Он упал лицом в песок. Один из совершавших службу жрецов спросил его, не хочет ли он узнать еще что-нибудь.
— Поведай, отец Амон, исполнятся ли мои намерения?
Через минуту голос из часовни ответил:
— Если ты не начнешь войны с Востоком, будешь приносить жертвы богам и чтить его слуг, тебя ожидает долголетняя жизнь и царствование, исполненное славы.
После этих чудес, происшедших средь бела дня в открытом поле, царевич, взволнованный, вернулся к себе в шатер.
«Ничто не в силах противостоять жрецам», — думал он со страхом.
В шатре он застал Пентуэра.
— Скажи мне, мой советник, — обратился он к нему, — умеете ли вы, жрецы, читать в человеческих сердцах и угадывать их тайные намерения?

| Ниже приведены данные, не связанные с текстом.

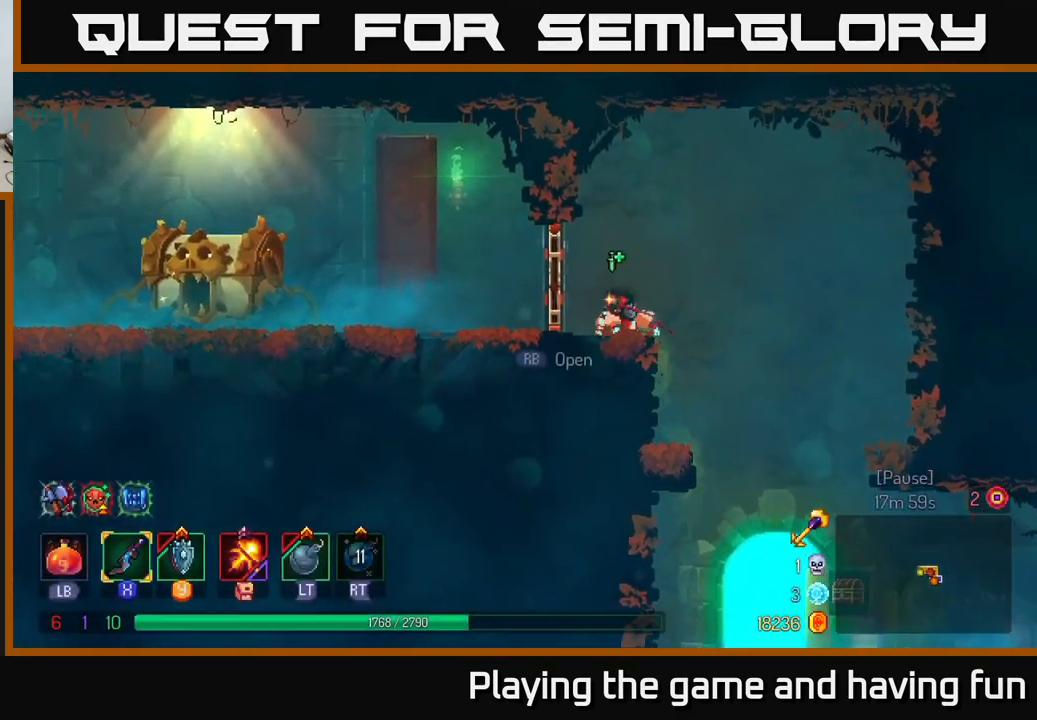
{"buttons": [], "left_stick": "left", "right_stick": "center", "events": [[50, "R1", "down"], [117, "R1", "up"], [350, "B", "down"], [433, "B", "up"]]}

Пентуэр отрицательно покачал головой.
— Скорее, — ответил он, — человек увидит, что скрыто внутри скалы, чем узнает чужое сердце. В него не проникнуть даже богам. И только смерть открывает мысли человека.
Рамсес вздохнул с облегчением, но не мог совсем освободиться от тревоги. Когда к вечеру надо было созвать военный совет, он пригласил на него Ментесуфиса и Пентуэра.
Никто не упоминал о скоропостижной смерти Патрокла, — может быть, потому, что были дела поважнее. Прибыли ливийские послы и молили от имени Муссавасы пощадить его сына Техенну, предлагая подчиниться Египту и обеспечить вечный мир.
— Дурные люди, — заявлял один из послов, — обманули наш народ, уверяя, что Египет слаб, а его фараон — лишь тень повелителя. Но вчера мы убедились, как сильна ваша рука, и считаем более благоразумным подчиниться вам и платить дань, чем обрекать наших людей на верную смерть, а имущество на уничтожение.
Когда военный совет выслушал эту речь, ливийцам велели выйти из шатра, и царевич Рамсес прямо спросил мнение святого Ментесуфиса, что даже удивило военачальников.
— Еще вчера, — заявил достойный пророк, — я советовал бы отвергнуть просьбу Муссавасы, перенести войну в Ливию и уничтожить гнездо разбойников. Но сегодня я получил столь важное известие из Мемфиса, что подам свой голос за милость побежденным.
— Мой святейший отец болен? — спросил с волнением Рамсес.
— Да, но пока мы не покончим с ливийцами, ты, государь, не должен об этом думать.
Когда же наследник печально опустил голову, Ментесуфис прибавил:
— Я должен выполнить еще один долг… Вчера, досточтимый царевич, я осмелился сделать тебе замечание, что ради такой ничтожной добычи, как Техенна, главнокомандующий не имел права покидать армию. Сегодня я вижу, что ошибался. Если бы ты, государь, не захватил Техенну, мы не добились бы так быстро мира с Муссавасой… Твоя мудрость, главнокомандующий, оказалась выше законов войны.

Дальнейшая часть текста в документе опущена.